◆ Complete the following ◆
a) In the interview excerpt, write out the passage starting with "Finance Colombia: Something" and going on through "mean for Skyports?", replacing "airlines" with "carriers".
b) Translate this sentence from the interview excerpt into Spanish: "Humanitarian aid is part of the strategies we are trying to develop."

◆ Excerpt provided ◆
——————————

Now in the case of low-income areas as you mention, a village in La Guajira, or a community in Chocó, it’s hard for them to afford this service. Despite that, the strategy is to be able to develop alliances with the government. In Africa there is a success case where this technology was applied. Humanitarian aid is part of the strategies we are trying to develop.
Finance Colombia: Something I’ve noticed is that you have the support of Irelandia Aviation. As we know, this is a private equity developer of airlines which has been super successful and has also worked in the US. They are from the same brains behind RyanAir in Europe. Here in Colombia, Irelandia is the engine behind Viva and its success. Tell the importance of having that backup regarding capital, knowledge and experience in the aviation sector? What does it mean for Skyports?

——————————

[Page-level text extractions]
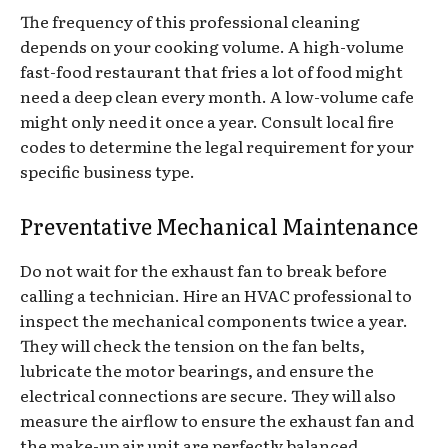
The frequency of this professional cleaning
depends on your cooking volume. A high-volume
fast-food restaurant that fries a lot of food might
need a deep clean every month. A low-volume cafe
might only need it once a year. Consult local fire
codes to determine the legal requirement for your
specific business type.
Preventative Mechanical Maintenance
Do not wait for the exhaust fan to break before
calling a technician. Hire an HVAC professional to
inspect the mechanical components twice a year.
They will check the tension on the fan belts,
lubricate the motor bearings, and ensure the
electrical connections are secure. They will also
measure the airflow to ensure the exhaust fan and
the make-up air unit are perfectly balanced.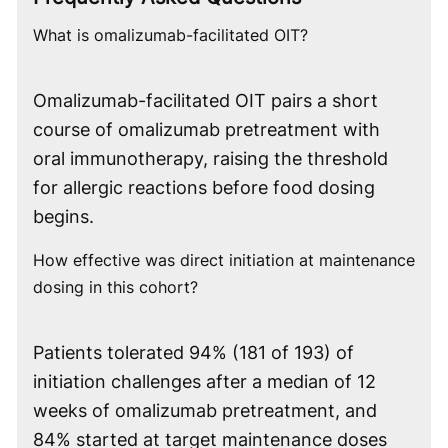
What is omalizumab-facilitated OIT?
Omalizumab-facilitated OIT pairs a short
course of omalizumab pretreatment with
oral immunotherapy, raising the threshold
for allergic reactions before food dosing
begins.
How effective was direct initiation at maintenance
dosing in this cohort?
Patients tolerated 94% (181 of 193) of
initiation challenges after a median of 12
weeks of omalizumab pretreatment, and
84% started at target maintenance doses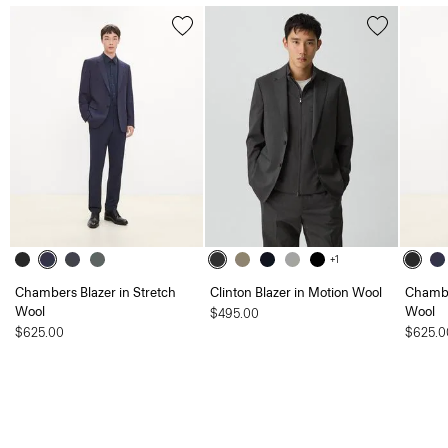
+1
Chambers Blazer in Stretch
Clinton Blazer in Motion Wool
Chambe
Wool
Wool
$495.00
$625.00
$625.0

——————————

◆ Answers for the tasks ◆
a)
Finance Colombia: Something I’ve noticed is that you have the support of Irelandia Aviation. As we know, this is a private equity developer of carriers which has been super successful and has also worked in the US. They are from the same brains behind RyanAir in Europe. Here in Colombia, Irelandia is the engine behind Viva and its success. Tell the importance of having that backup regarding capital, knowledge and experience in the aviation sector? What does it mean for Skyports?

b) La ayuda humanitaria es parte de las estrategias que estamos tratando de desarrollar.